12. The war in Syria is almost in its sixth year.
In 2016, the war in Syria reached its fifth year. According to United Nations OCHA, 13.5 million people currently require humanitarian assistance in Syria. More than 4.8 million Syrian refugees are in just five countries — Turkey, Lebanon, Jordan, Iraq and Egypt.
UN Refugee Agency reports that the number of displaced people worldwide is at its highest ever since the end of World War II — Syrians make up a huge proportion of people who have lost their homes to war.
We work with affected Syrians to maintain the basic building blocks they need to survive such as food, water, shelter, work, healthcare, warmth, and sanitation. Since the start of the war, we have been creating work for heads of households, many of whom are women and people living with disabilities working outside their homes for the first time in their lives and transforming gender and cultural roles.
In 2016 alone, three thousand persons living with disabilities received prosthetic limbs, physical therapy, psycho-social services and vocational training in our physical rehabilitation health centers. Twenty-seven thousand women found work through our job training programs for small businesses which provide food and clothes to communities. Workers in our cash-for-work project cleared 236,000 tons of bomb debris and cleared roads.

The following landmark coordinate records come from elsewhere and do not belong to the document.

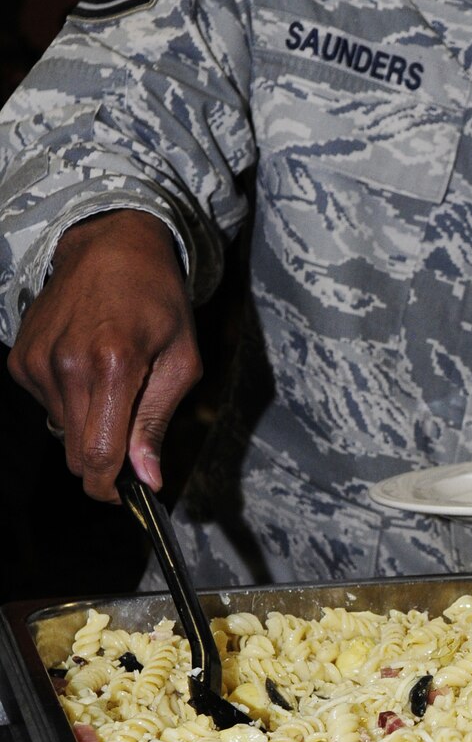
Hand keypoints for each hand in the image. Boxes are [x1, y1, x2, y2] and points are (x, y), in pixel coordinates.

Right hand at [8, 210, 201, 500]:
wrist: (110, 246)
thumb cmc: (156, 299)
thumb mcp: (180, 360)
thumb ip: (157, 423)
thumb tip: (148, 478)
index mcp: (114, 365)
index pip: (98, 455)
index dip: (110, 488)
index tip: (124, 495)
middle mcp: (68, 365)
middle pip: (76, 452)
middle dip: (103, 459)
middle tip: (129, 436)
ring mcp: (38, 361)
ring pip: (61, 431)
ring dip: (87, 424)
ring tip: (111, 382)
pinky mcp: (21, 359)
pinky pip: (46, 405)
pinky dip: (67, 400)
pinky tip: (86, 366)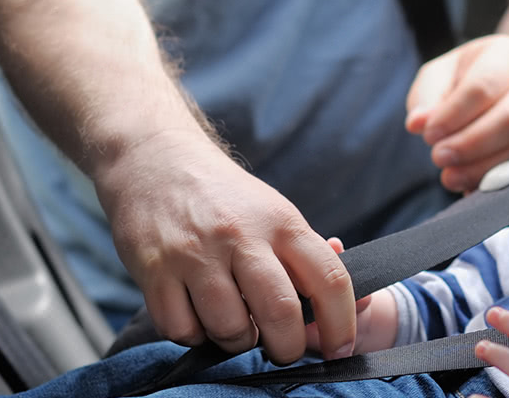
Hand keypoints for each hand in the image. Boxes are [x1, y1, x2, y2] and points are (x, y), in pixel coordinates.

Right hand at [93, 129, 355, 362]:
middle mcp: (240, 236)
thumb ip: (308, 256)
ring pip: (230, 329)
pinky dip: (193, 334)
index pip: (330, 280)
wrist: (155, 157)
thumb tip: (353, 301)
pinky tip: (197, 315)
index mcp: (281, 223)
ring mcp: (194, 254)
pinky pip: (182, 329)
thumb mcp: (274, 212)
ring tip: (235, 325)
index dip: (342, 324)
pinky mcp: (154, 270)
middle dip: (288, 349)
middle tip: (283, 351)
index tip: (341, 349)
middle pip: (280, 314)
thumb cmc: (224, 198)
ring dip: (237, 342)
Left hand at [406, 33, 508, 191]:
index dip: (453, 115)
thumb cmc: (472, 77)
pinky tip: (471, 186)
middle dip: (469, 144)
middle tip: (438, 157)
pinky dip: (498, 182)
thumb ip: (427, 96)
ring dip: (482, 169)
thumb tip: (417, 124)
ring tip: (449, 176)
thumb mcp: (444, 74)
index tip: (427, 135)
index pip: (483, 86)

13. The conflict in eastern Ukraine is now in its fourth year.
On 21 November 2013, conflict erupted in eastern Ukraine. According to United Nations OCHA, 3.8 million civilians are in need of humanitarian assistance in the Ukraine. There were 300,000 internally displaced persons in Ukranian government-controlled areas.
As more families flee the frontlines and take refuge in host communities further west in the Ukraine; public services such as water, sanitation, education, health and energy systems, and jobs have become scarce. Our employment program provides both host communities and displaced people new work skills to rebuild and maintain essential services.

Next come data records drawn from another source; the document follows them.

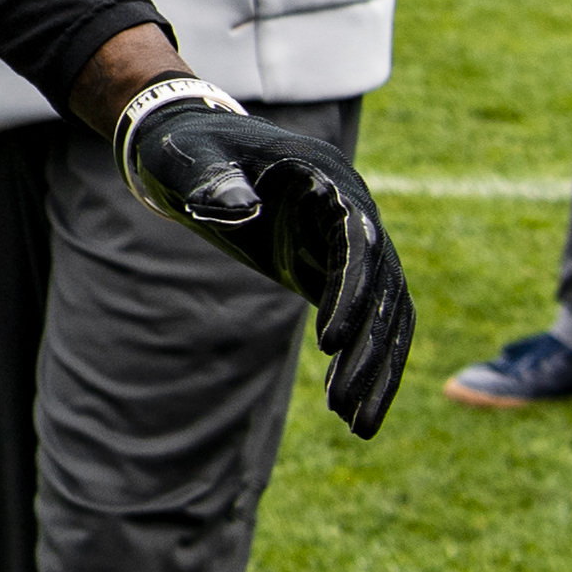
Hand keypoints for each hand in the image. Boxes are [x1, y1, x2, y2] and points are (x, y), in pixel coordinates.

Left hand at [118, 94, 413, 432]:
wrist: (193, 147)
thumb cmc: (186, 149)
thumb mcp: (187, 160)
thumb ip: (211, 181)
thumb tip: (238, 207)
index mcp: (324, 178)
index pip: (355, 241)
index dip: (350, 290)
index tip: (332, 343)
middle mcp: (352, 211)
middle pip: (382, 286)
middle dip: (369, 349)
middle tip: (345, 408)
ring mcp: (348, 241)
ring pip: (385, 311)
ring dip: (376, 367)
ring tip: (356, 425)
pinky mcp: (332, 266)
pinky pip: (363, 318)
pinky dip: (359, 359)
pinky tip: (343, 406)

14. Women’s roles transform due to the war in Yemen.
When the civil war exploded in March 2015 in Yemen, water, fuel and electricity were the first to go in highly populated cities like Sana’a and Aden, which became active battlegrounds for urban warfare. Then food prices began to soar as blockades took effect, cutting off food supplies. Even before the war, Yemen was one of the poorest countries in the Middle East. Ninety percent of its food, including grains for bread, a Yemeni staple, had come from abroad.

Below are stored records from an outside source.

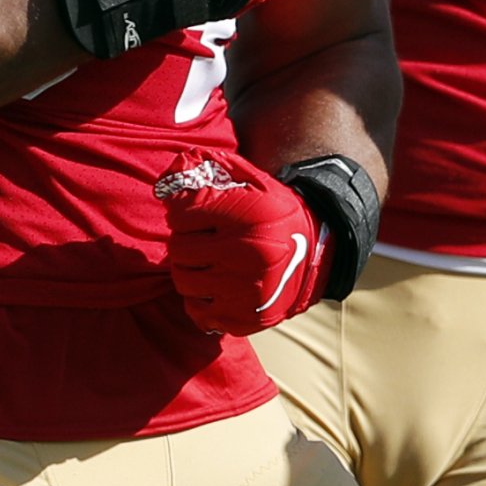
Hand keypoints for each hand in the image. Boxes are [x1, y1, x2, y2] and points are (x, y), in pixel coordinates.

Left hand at [156, 148, 332, 335]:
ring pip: (183, 281)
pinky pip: (197, 310)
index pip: (181, 214)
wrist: (317, 255)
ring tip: (209, 261)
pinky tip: (217, 285)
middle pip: (179, 249)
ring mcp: (244, 291)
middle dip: (186, 241)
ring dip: (190, 269)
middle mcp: (246, 255)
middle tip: (202, 239)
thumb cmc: (275, 214)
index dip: (184, 212)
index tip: (197, 215)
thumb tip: (168, 178)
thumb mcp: (252, 181)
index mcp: (247, 217)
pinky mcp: (244, 317)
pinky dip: (201, 298)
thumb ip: (211, 168)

Since the beginning of the war, we’ve focused on creating livelihoods for heads of households to address hunger and health. Debris removal, road work and mechanical and electrical repair jobs meet demands for health and sanitation, clean water, and energy. With the government of Japan, we worked with rural farmers outside of battle zones, especially women-led farms and maintained food supplies such as vegetables and cheese. Our emergency employment workers cleared roads and repaired supply trucks, and ensured food reached the most affected civilians. Before the war, Yemen had one of the highest maternal mortality rates in the region. As health systems collapsed, we trained midwives in hard-to-access rural regions, who provided prenatal healthcare to pregnant women.